Study: East London’s Somali families hit hard by COVID-19

LONDON, UK (Caasimada Online) – A new study has revealed that Somali families residing in East London experienced “acutely high” infection and mortality rates throughout the Covid-19 pandemic. 

The research attributes these heightened figures to a late lockdown and a “community-insensitive” public health approach that exacerbated the community’s vulnerability during the first wave of the pandemic in March 2020.  

Furthermore, the persistence of elevated illness rates was fueled by the “legacy of historical poverty, housing density, and institutional racism.” 

Ethnic minority disparities  

Ethnic minority communities in London, including the Somali population, suffered disproportionate fatalities during the pandemic.  

As a result, campaigners have urged authorities to place race at the forefront of the official Covid inquiry.  

The study was conducted by Dr. Farah Bede, a Somali general practitioner in East London, and Prof. Joanna Lewis, a history professor at the London School of Economics (LSE).  

Their objective was to create a “snapshot” of how the pandemic unfolded in the Somali community in the borough of Tower Hamlets. 

The researchers gathered data from anonymized primary care patient records, in-depth interviews with residents, general practitioner testimony, and feedback from preliminary findings given by a group of 100 local council health workers in the area. 

The study revealed that Somali men, particularly those employed as Uber drivers, hospital porters, and street cleaners, were initially the hardest hit by the virus. 

Experiences of illness and loss 

Mohammed, a taxi driver in his fifties, contracted the virus in early April. He lamented the lack of community testing then, which could have prevented further spread to his family. 

Muna, a community leader, reported that during the pandemic’s peak, “there were five deaths a day of people known to us… We know families that got wiped out.”

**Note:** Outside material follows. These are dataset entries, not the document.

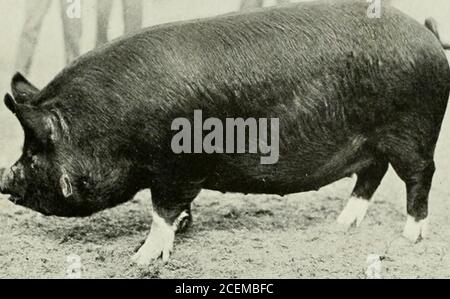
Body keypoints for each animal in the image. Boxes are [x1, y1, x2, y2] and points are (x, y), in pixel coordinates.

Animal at [0, 1, 450, 266]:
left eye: (36, 150)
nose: (4, 179)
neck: (112, 126)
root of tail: (427, 33)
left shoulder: (176, 168)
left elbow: (162, 209)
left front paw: (141, 259)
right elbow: (177, 209)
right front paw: (181, 230)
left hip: (414, 131)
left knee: (420, 175)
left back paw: (410, 237)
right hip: (371, 143)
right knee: (371, 174)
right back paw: (342, 225)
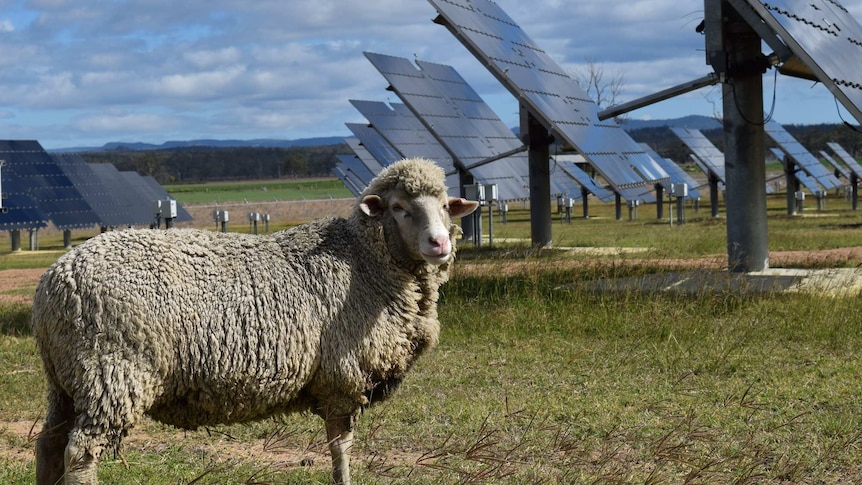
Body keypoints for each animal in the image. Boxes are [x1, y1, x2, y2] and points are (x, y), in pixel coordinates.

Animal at [32, 157, 480, 482]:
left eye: (445, 206)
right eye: (399, 207)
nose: (439, 243)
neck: (363, 261)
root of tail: (55, 282)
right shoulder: (342, 377)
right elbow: (341, 449)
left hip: (67, 381)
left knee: (49, 445)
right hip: (113, 373)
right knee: (80, 453)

The high hospitalization rates among men led the wider local community to delay reporting symptoms or severe breathing problems due to “a massive fear of going to hospitals and dying alone.” 

Limited English proficiency exacerbated the situation, as patients struggled to seek treatment without assistance from children, friends, or neighbors. 

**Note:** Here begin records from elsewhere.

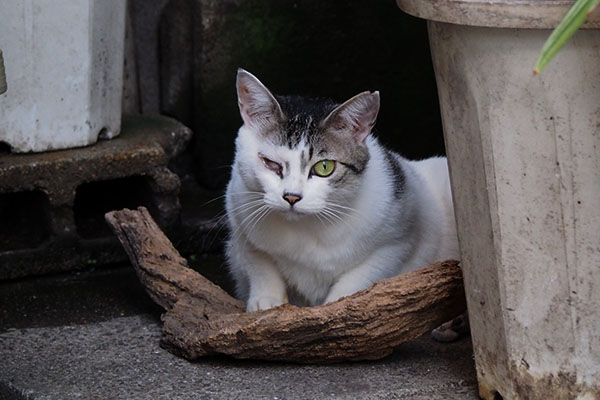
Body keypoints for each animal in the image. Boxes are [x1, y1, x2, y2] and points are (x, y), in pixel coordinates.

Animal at [225, 68, 460, 312]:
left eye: (324, 167)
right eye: (271, 163)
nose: (291, 197)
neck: (305, 228)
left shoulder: (396, 243)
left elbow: (358, 279)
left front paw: (337, 306)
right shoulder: (240, 225)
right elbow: (260, 265)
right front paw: (266, 301)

The study found that over half of the respondents faced difficulties dealing with receptionists at general practitioner surgeries and experienced a perceived lack of “Somali-focused community health initiatives.” 

Socioeconomic factors  

The research highlighted the influence of “fragile incomes” on community members who continued working in frontline jobs during the lockdown, despite the risk of infection. These roles became a “vector of transmission.”  

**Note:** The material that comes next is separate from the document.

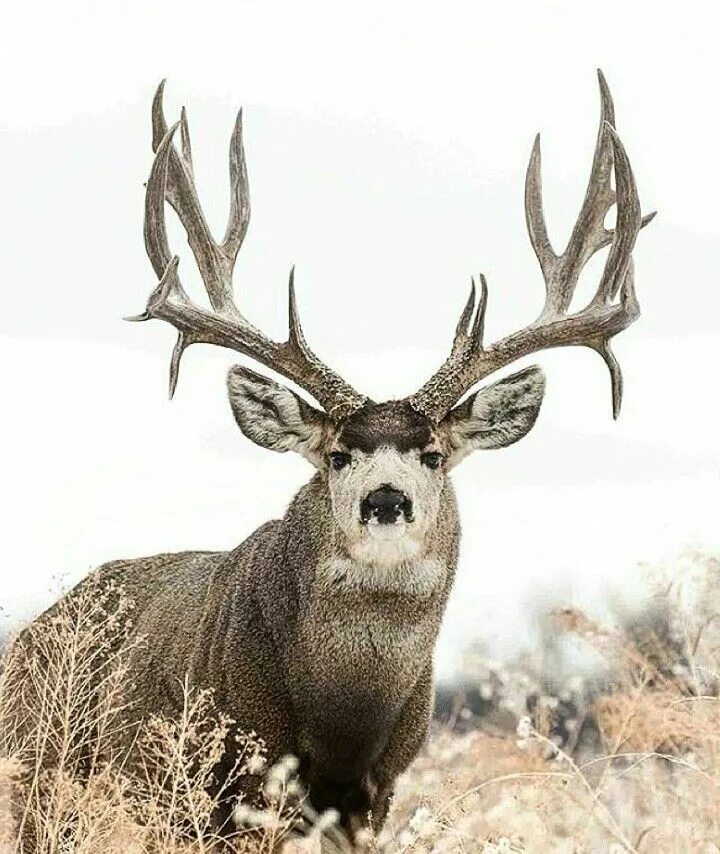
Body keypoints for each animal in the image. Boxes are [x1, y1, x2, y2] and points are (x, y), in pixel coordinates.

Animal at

Zamzam, an interviewee, shared her experience working as a carer for elderly Covid-19 patients discharged from the hospital without proper testing to confirm they were no longer contagious. 

Additionally, the study emphasized the role of “poor housing and overcrowding” in East London as factors that increased virus transmission.  

The authors noted that a “disproportionate number of deaths from Covid-19 in BAME communities can be partly explained by the conditions in which people live,” suggesting further research into the intersection of multi-generational living and overcrowded accommodation in perpetuating health inequity.

The report criticized the government’s inconsistent public health messaging and communication with patients, leading to a “lack of trust.”  

The authors highlighted the interlinked nature of vulnerability to Covid-19, mental health, and economic inequity, which affected employment opportunities and well-being for individuals in the community. 

Recommendations for the future

In conclusion, the authors described the impact of Covid-19 on the Somali community as a “perfect storm” that “severely tested and sometimes shattered their coping mechanisms and halted the masking of their underlying precarious health.”  

They observed that high infection and death rates persisted due to the “intersection of historical socioeconomic and health inequalities that include racism.” 

The researchers called for more trained Somali health experts, community-sensitive data collection, and a more significant number of local networks to help reduce inequalities.  

They also emphasized the need for a “culturally sensitive” approach to bolster “future resilience” for the Somali community.